**The exercise:**
Rewrite these lines with "collectors" changed to "collected by" wherever it occurs, leaving everything else as it is.

**Dataset records:**
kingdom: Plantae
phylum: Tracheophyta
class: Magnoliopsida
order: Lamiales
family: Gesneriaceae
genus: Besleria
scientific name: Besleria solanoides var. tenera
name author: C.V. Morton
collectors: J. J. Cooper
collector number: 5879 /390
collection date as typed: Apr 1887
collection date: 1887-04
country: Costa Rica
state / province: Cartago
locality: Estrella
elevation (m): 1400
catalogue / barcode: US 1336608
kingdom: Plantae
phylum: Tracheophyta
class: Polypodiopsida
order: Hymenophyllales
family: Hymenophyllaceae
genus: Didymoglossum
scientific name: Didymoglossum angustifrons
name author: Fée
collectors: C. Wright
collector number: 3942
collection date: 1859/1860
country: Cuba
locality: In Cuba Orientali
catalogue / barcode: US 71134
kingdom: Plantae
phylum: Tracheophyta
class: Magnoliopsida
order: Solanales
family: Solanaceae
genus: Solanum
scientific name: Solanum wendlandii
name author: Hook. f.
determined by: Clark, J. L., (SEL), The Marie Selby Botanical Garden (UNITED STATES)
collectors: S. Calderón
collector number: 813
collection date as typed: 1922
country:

**Answer to the exercise:**
kingdom: Plantae
phylum: Tracheophyta
class: Magnoliopsida
order: Lamiales
family: Gesneriaceae
genus: Besleria
scientific name: Besleria solanoides var. tenera
name author: C.V. Morton
collected by: J. J. Cooper
collector number: 5879 /390
collection date as typed: Apr 1887
collection date: 1887-04
country: Costa Rica
state / province: Cartago
locality: Estrella
elevation (m): 1400
catalogue / barcode: US 1336608
kingdom: Plantae
phylum: Tracheophyta
class: Polypodiopsida
order: Hymenophyllales
family: Hymenophyllaceae
genus: Didymoglossum
scientific name: Didymoglossum angustifrons
name author: Fée
collected by: C. Wright
collector number: 3942
collection date: 1859/1860
country: Cuba
locality: In Cuba Orientali
catalogue / barcode: US 71134
kingdom: Plantae
phylum: Tracheophyta
class: Magnoliopsida
order: Solanales
family: Solanaceae
genus: Solanum
scientific name: Solanum wendlandii
name author: Hook. f.
determined by: Clark, J. L., (SEL), The Marie Selby Botanical Garden (UNITED STATES)
collected by: S. Calderón
collector number: 813
collection date as typed: 1922
country:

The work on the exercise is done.